We expect that the majority of commenters from the institutional trading community will support the transaction fee pilot. These institutional investors have grown weary of the maker/taker model and no longer want their orders subject to the economic incentives of their broker.  

However, we expect that there will be also be a large community of dissenters. This group will most likely consist of the three major exchanges (NYSE, Nasdaq and CBOE) as well as a number of market makers.  Their arguments will be based on their own profit incentives and not what is best for the market.  They will likely use one or more of the following arguments to try and convince the SEC not to undertake a pilot:

1)      If institutional clients are unhappy with the routing of their orders, then they should fire their brokers.

This is not as easy as it sounds.  Many institutions are still tied to large broker/dealers because of research commitments and other services that the broker provides.  They can’t just fire their brokers. 

2)      Exchanges will raise other fees and add new exchange medallions to offset the lost revenue from lower access fees and potentially less volume.

This is an idle threat since the SEC has the power to reject any new exchange application as well as not approve new fees that are excessive and unwarranted.

3)      Spreads will widen and liquidity will decrease.

There is no evidence of this.  In fact, rebates of 1/3 of a penny represent only a small fraction of the spread in many securities that are not in the top 100 volume. The purpose of the pilot is to test this hypothesis with actual data.  Before exchanges and market makers make this argument, they should wait to see the data.

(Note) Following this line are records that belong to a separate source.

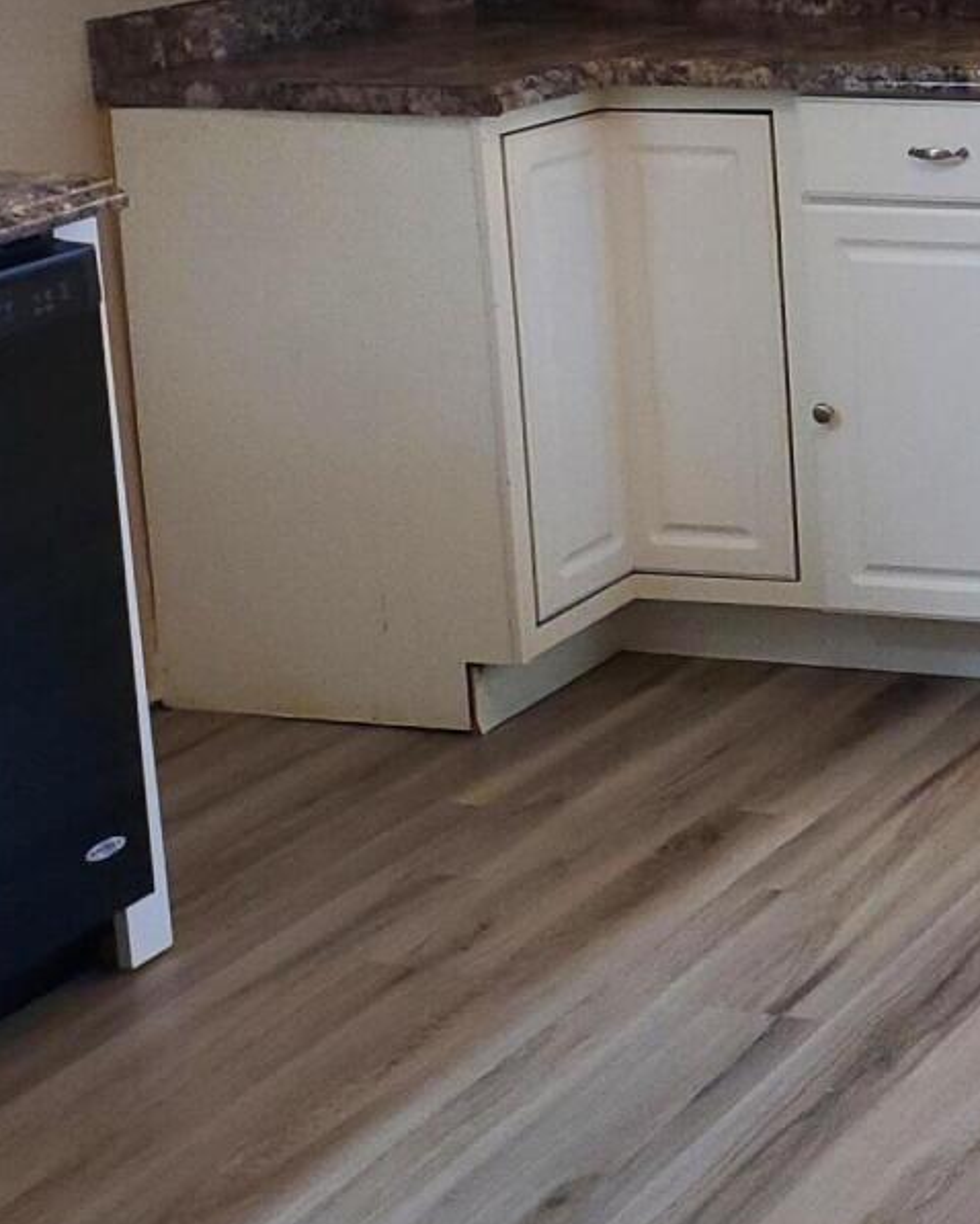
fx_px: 3080
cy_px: 340
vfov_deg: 22.3
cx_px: 1322
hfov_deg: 16.9
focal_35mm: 85
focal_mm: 4.3
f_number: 2.4
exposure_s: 1/60
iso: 250
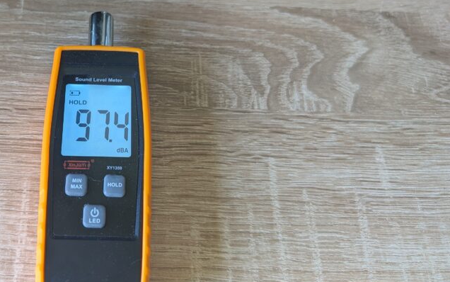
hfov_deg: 46.4
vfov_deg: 31.0
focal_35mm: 41
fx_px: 503
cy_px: 87
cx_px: 112
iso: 90
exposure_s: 1/30
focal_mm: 6.9
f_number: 1.68
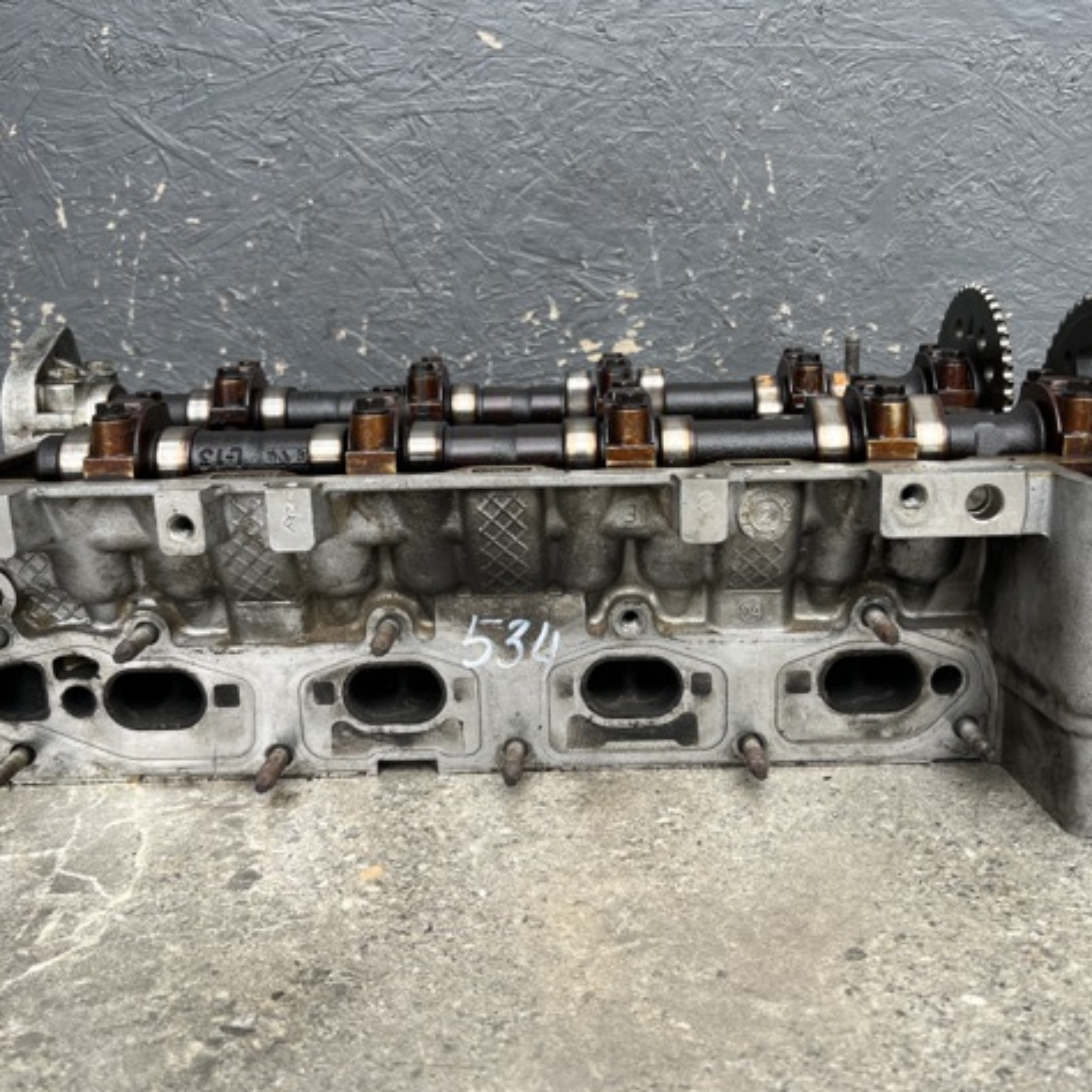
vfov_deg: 52.5
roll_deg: +0.3
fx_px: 1106
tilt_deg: -12.2
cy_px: 549
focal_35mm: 31
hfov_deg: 52.5
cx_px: 581
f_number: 1.6
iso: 32
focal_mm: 5.1
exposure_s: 1/140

4)      Exchanges will threaten to sue the SEC for this “draconian” proposal. 

Another idle threat that we doubt would ever go far.  Exchanges should worry about their own legal problem right now – the possibility of losing absolute immunity – rather than threatening the SEC.

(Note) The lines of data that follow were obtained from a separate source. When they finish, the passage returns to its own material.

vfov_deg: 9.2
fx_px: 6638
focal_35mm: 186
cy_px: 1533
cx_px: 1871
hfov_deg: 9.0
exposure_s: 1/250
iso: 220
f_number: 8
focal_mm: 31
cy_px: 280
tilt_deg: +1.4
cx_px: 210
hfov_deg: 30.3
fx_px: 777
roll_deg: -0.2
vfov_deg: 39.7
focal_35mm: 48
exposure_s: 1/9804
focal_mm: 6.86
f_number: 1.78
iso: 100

5)      The market should dictate the transaction fee cap.

An arbitrary 30 mil fee cap already exists.  The transaction fee pilot will test other potential caps for two test buckets but will let also let the market decide the access fee in the third no-rebate bucket.

6)      Before conducting a pilot, the SEC should take action on two outstanding proposals: disclosure of order handling information and the amendments to Reg ATS.

The SEC has already indicated that they are moving on these proposals and that we should expect some action on them in the coming months, likely before the transaction fee pilot were to begin.

7)      Don't undertake a pilot but rather do a "holistic review" of equity market structure.

This is the standard argument that the industry has been using to slow down market structure reform for the past decade.  They do not want any change to the very profitable model that they have built since Reg NMS took effect in 2007.  The entire industry sees through this argument; hopefully the Commission does as well.